Lincolnshire Climate Conscious Students (LCCS) and volunteers were out in force over the weekend removing plastic pollution and junk in the national Million Mile Clean.
The campaign was launched by Surfers Against Sewage and saw the groups removing litter from greenspaces, streets and waterways across the county. Nationwide, 100,000 volunteers paddled and walked 10 miles to clean the places they love.
In Skegness, Mayor Coun Trevor Burnham, and Deputy Mayor Coun Billy Brookes joined LCCS members and other volunteers at the Pier on Saturday afternoon. Six bags of rubbish were collected, including cans, sweet wrappers and plastic ice-cream spoons.

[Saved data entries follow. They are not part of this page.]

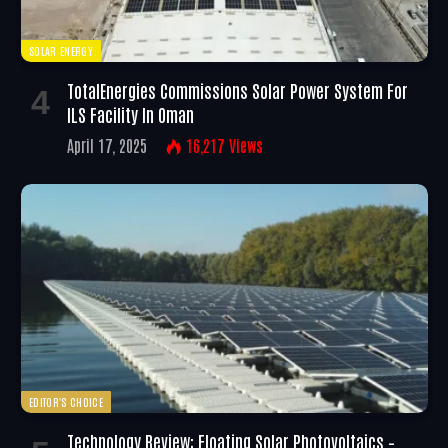
SOLAR ENERGY
TotalEnergies Commissions Solar Power System For
ILS Facility In Oman
April 17, 2025
16,217
Views
EDITOR'S CHOICE
Technology Review: Floating Solar Photovoltaics –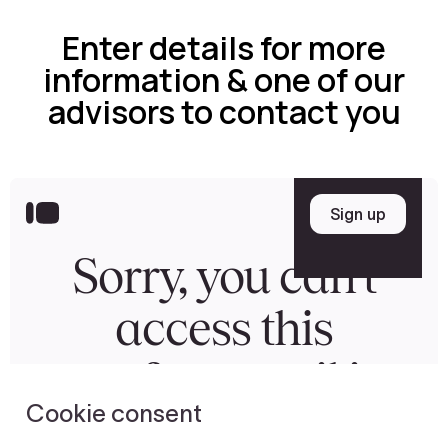
Enter details for more
information & one of our
advisors to contact you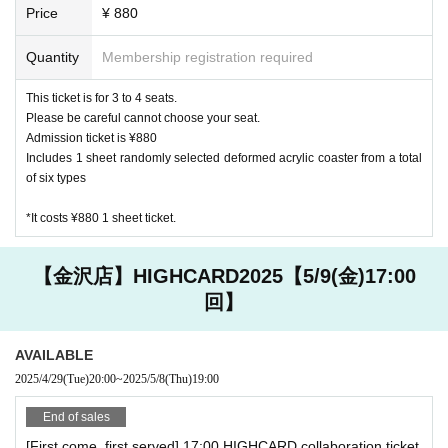
Price
¥ 880
Quantity
Membership registration required
This ticket is for 3 to 4 seats.
Please be careful cannot choose your seat.
Admission ticket is ¥880
Includes 1 sheet randomly selected deformed acrylic coaster from a total
of six types
*It costs ¥880 1 sheet ticket.
【金沢店】HIGHCARD2025【5/9(金)17:00
回】
AVAILABLE
2025/4/29
(Tue)
20:00
~
2025/5/8
(Thu)
19:00
End of sales
[First come, first served] 17:00 HIGHCARD collaboration ticket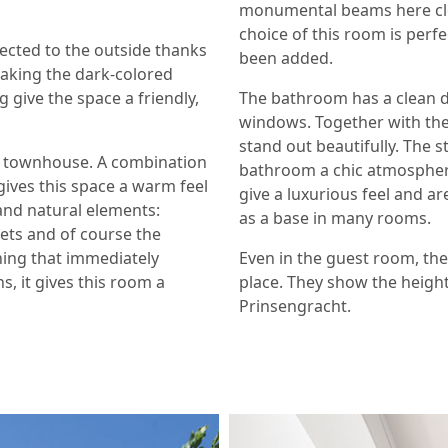
monumental beams here clear
choice of this room is perfe
nected to the outside thanks
been added.
aking the dark-colored
g give the space a friendly,
The bathroom has a clean de
windows. Together with the 
stand out beautifully. The s
ury townhouse. A combination
bathroom a chic atmosphere.
gives this space a warm feel
give a luxurious feel and a
 and natural elements:
as a base in many rooms.
uets and of course the
hing that immediately
Even in the guest room, the
s, it gives this room a
place. They show the height
Prinsengracht.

Coun Burnham said: "I would like to congratulate the young people on their efforts. It was nice to see them out there caring for the environment and promoting litter picking.
"Interestingly a family of about eight people who were on the beach at the time saw what we were doing and I could hear the mum telling everyone to clear up their litter before they left. We also had lots of members of the public coming up and saying well done for doing it.
"Rubbish is a massive problem all over the country. We will be welcoming everyone over the Bank Holiday weekend but we do ask that they use the bins or take their rubbish home with them so we can protect the environment."
Other cleans took part in Cleethorpes, Boston, Horncastle, Lincoln, Ruskington and Seaford. Theo Griffiths, LCCS’s group coordinator, who took part in the Skegness beach clean, said "It’s absolutely amazing to see all of these organisations have teamed up to point out how much of an issue this, and to help clean up our streets."
Victoria Haw, of Plastic Free Boston, says: "All of these local orgs have organised a coordinated event to support the Surfers Against Sewage National Million Miles Clean-up campaign. This event is adding to the fabulous work of the local Wombles. With recent weather, the wildlife has taken a battering and lots of rubbish risks finding its way into the waterways. This clean up aims to lessen the impact. I think it’s great we were able to work together to organise a county-wide event and look forward to working with everyone again."
Roberta Bray, of Plastic Free Sleaford, said: "It was an amazing experience being part of something much bigger and rewarding knowing how much litter we've stopped from ending up in waterways and ultimately the sea. It's a great way to meet new like-minded people, creating a wonderful sense of community which ultimately is what our campaign is."
Alison Fairchild, representing Plastic Free Horncastle, said: "It was good to be gathering all types of litter. You can get taken over by the plastics issue. Drinks cans etc bring their own problems too."